VIDEO. Suisse: Zurich renonce à héberger les migrants dans des cabanes Ikea, «facilement inflammables»

SUISSE La ville avait présenté le jour-même 62 cabanes de 17,5 m2 prêtes à monter, qui auraient pu accueillir 250 migrants à partir de janvier...

M.C. avec AFP

— 

Un prototype de «cabane Ikea» exposé à Genève en 2013.
Un prototype de «cabane Ikea» exposé à Genève en 2013. — HANDOUT / UNHCR / AFP

Les cabanes Ikea cassent la baraque de Zurich. La plus grande ville de Suisse a renoncé vendredi à loger des demandeurs d'asile dans ces maisonnettes conçues par le géant suédois de l'ameublement en kit, car elles sont inflammables.

Le jour-même, la municipalité venait pourtant de présenter 62 cabanes de 17,5 m2 prêtes à monter, qui auraient pu accueillir 250 migrants à partir de janvier. La Suisse se prépare en effet à accueillir 39.000 demandeurs d'asile en 2015, contre 23.800 l'année précédente.
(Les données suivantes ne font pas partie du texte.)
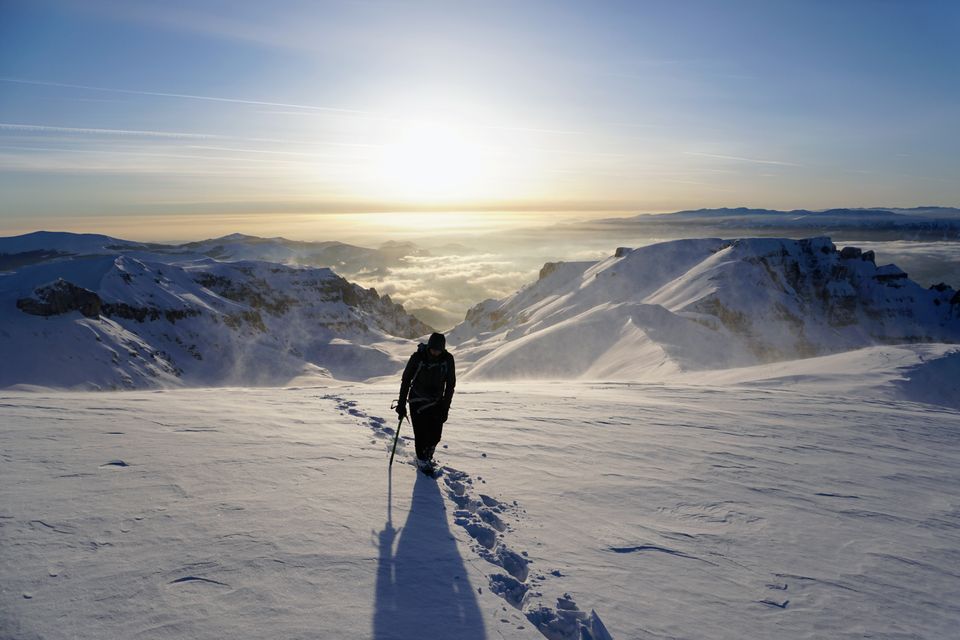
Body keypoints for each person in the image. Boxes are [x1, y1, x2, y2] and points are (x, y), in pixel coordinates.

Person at [396, 332, 456, 470]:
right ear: (429, 346)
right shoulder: (418, 358)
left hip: (436, 402)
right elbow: (406, 380)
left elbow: (450, 385)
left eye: (438, 350)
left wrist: (445, 408)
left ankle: (428, 455)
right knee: (421, 434)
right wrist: (401, 404)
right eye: (433, 349)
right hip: (417, 401)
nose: (435, 352)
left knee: (435, 435)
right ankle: (422, 461)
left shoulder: (447, 360)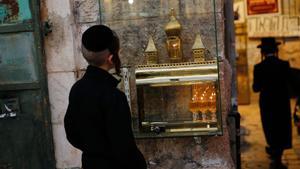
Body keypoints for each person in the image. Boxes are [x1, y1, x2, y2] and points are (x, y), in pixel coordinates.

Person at [64, 25, 147, 169]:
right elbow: (125, 148)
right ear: (110, 57)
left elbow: (72, 134)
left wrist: (93, 150)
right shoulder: (114, 96)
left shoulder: (77, 89)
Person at [253, 37, 292, 169]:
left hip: (267, 103)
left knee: (270, 127)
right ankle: (278, 157)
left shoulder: (258, 67)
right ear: (276, 50)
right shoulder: (284, 65)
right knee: (282, 127)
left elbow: (255, 88)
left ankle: (274, 153)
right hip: (282, 102)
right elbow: (290, 85)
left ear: (262, 53)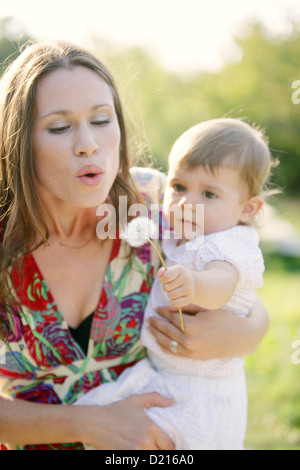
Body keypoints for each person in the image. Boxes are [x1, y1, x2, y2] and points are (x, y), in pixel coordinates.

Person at [0, 41, 269, 451]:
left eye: (102, 120)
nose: (88, 143)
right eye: (59, 127)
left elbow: (237, 262)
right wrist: (88, 425)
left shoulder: (155, 199)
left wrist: (251, 331)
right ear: (18, 143)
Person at [75, 118, 277, 450]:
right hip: (165, 377)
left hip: (203, 392)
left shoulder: (230, 243)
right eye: (179, 187)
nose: (185, 203)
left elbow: (224, 281)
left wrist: (196, 285)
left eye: (209, 193)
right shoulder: (181, 232)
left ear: (247, 208)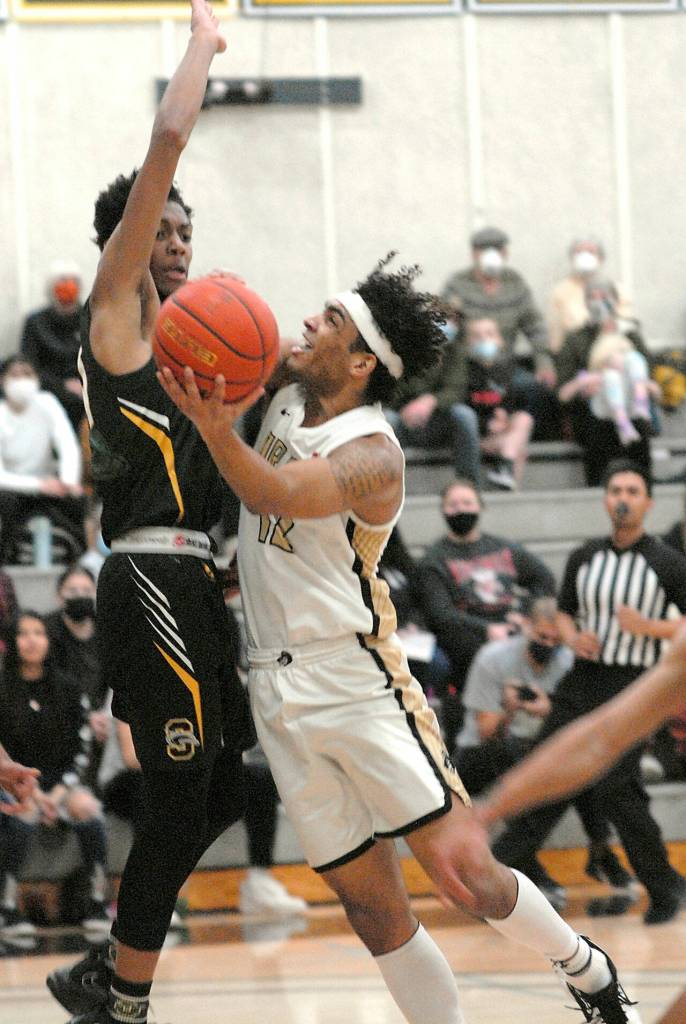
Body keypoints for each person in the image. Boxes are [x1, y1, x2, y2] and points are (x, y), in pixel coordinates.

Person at [158, 257, 640, 1024]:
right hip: (275, 684)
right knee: (372, 911)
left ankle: (586, 969)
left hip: (356, 677)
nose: (310, 322)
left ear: (360, 362)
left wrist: (217, 429)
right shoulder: (290, 387)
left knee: (465, 876)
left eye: (332, 322)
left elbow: (274, 491)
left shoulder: (372, 455)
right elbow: (234, 333)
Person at [45, 6, 253, 1024]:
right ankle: (123, 997)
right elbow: (166, 143)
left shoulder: (193, 355)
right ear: (125, 239)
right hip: (146, 573)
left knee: (221, 792)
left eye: (183, 231)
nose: (174, 241)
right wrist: (204, 44)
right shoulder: (116, 309)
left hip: (194, 578)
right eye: (158, 226)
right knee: (181, 790)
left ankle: (106, 965)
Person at [490, 460, 686, 926]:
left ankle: (662, 888)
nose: (622, 497)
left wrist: (648, 627)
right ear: (605, 499)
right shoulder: (583, 557)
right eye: (615, 489)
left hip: (634, 686)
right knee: (547, 772)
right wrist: (572, 634)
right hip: (583, 680)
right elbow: (563, 612)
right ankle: (495, 877)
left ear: (648, 502)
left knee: (620, 790)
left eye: (632, 491)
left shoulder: (667, 563)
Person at [455, 596, 635, 909]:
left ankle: (597, 848)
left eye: (554, 639)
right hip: (480, 754)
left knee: (581, 767)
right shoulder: (493, 659)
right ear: (526, 628)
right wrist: (510, 707)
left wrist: (548, 710)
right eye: (541, 637)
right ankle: (549, 863)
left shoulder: (568, 662)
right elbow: (485, 731)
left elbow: (579, 727)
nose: (547, 644)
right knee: (529, 761)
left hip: (536, 748)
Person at [416, 476, 556, 750]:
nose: (460, 509)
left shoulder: (502, 547)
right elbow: (440, 613)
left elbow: (545, 579)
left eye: (467, 502)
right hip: (466, 638)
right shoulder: (434, 559)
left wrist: (526, 612)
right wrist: (486, 629)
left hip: (512, 630)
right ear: (443, 511)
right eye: (453, 504)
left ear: (481, 507)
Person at [0, 612, 109, 936]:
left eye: (38, 633)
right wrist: (32, 792)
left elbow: (83, 748)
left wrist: (59, 793)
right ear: (12, 643)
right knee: (26, 811)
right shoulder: (3, 688)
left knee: (88, 809)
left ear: (49, 641)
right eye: (23, 634)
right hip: (15, 782)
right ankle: (7, 907)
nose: (31, 640)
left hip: (63, 781)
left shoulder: (68, 686)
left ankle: (97, 901)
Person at [440, 226, 560, 441]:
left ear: (505, 254)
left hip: (505, 366)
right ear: (474, 254)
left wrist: (543, 361)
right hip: (468, 367)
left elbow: (535, 326)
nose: (490, 254)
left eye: (496, 249)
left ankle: (515, 437)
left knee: (536, 390)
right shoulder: (458, 284)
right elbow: (444, 323)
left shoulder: (515, 283)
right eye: (483, 249)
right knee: (463, 396)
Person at [555, 279, 657, 486]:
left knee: (636, 419)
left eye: (604, 297)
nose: (598, 302)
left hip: (630, 404)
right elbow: (562, 393)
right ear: (585, 303)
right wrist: (585, 385)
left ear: (616, 301)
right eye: (592, 297)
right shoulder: (575, 339)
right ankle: (598, 485)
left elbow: (651, 383)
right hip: (591, 411)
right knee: (600, 420)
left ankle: (641, 484)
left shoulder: (631, 334)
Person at [0, 354, 86, 564]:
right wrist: (38, 485)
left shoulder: (47, 403)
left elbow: (67, 444)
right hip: (12, 489)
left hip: (51, 485)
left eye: (27, 374)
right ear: (3, 380)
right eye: (15, 375)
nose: (21, 380)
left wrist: (68, 481)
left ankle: (76, 562)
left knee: (76, 501)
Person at [46, 566, 110, 787]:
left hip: (106, 716)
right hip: (64, 715)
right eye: (72, 591)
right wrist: (86, 716)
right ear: (59, 596)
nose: (80, 596)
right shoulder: (46, 631)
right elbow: (49, 686)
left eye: (86, 590)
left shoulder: (107, 629)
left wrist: (107, 716)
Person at [462, 317, 534, 490]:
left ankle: (505, 466)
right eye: (477, 336)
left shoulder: (507, 371)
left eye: (489, 334)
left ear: (500, 340)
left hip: (503, 437)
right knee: (519, 449)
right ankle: (506, 472)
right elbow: (459, 412)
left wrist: (504, 419)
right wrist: (488, 424)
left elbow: (512, 408)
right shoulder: (464, 372)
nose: (484, 340)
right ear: (467, 343)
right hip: (476, 439)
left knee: (524, 419)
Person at [20, 259, 85, 431]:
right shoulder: (35, 323)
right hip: (49, 395)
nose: (69, 287)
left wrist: (84, 384)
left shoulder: (89, 319)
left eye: (73, 282)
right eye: (62, 282)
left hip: (87, 394)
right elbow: (29, 367)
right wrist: (62, 385)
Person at [547, 237, 633, 356]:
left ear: (601, 259)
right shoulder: (560, 291)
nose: (585, 256)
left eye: (591, 252)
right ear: (572, 259)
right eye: (579, 252)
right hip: (575, 354)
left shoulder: (618, 289)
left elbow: (626, 322)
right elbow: (555, 333)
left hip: (614, 353)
Mais quelques heures plus tard, des tests ont montré que ces petites maisons, aux parois en plastique et plafond en matières synthétiques, étaient «facilement inflammables».

Plus de 1200 maisonnettes montées en Grèce cet été

«Nous devons accueillir 40% de demandeurs d'asile en plus en deux mois, donc nous avons dû agir rapidement pour trouver la meilleure solution», s'est défendu Raphael Golta, conseiller municipal aux Affaires sociales, interrogé par la télévision publique suisse RTS.

>> A lire aussi: Le Danemark veut confisquer les bijoux et autres objets de valeur des migrants

Ces petites maisons, facilement montables et peu onéreuses, fruit d'une collaboration entre Ikea et le Haut commissariat des Nations unies pour les réfugiés (HCR), ont déjà été déployées par centaines dans des camps de réfugiés au Tchad, en Ethiopie ou encore en Irak, selon le site internet du projet, «Better Shelter». Depuis cet été, plus de 1200 maisonnettes ont aussi été montées en Grèce pour accueillir le flux croissant de migrants, d'après l'organisation.

Des logements «d'urgence, des solutions temporaires meilleures que des tentes»

Les autorités cantonales suisses avaient demandé une vérification du respect des normes anti-incendie après qu'une étude allemande a mis en doute cette semaine la fiabilité des informations données par le HCR et des experts suédois.

«Si nous décelons des problèmes, alors nous chercherons des solutions», a réagi la porte-parole du HCR, Anja Klug, à l'agence de presse suisse ATS, précisant que ces cabanes étaient des logements «d'urgence, des solutions temporaires (...) meilleures que des tentes.» Le canton d'Argovie (nord), qui envisageait lui aussi d'acquérir ces maisonnettes pour accueillir 300 demandeurs d'asile, a annoncé qu'il recherchait d'autres solutions.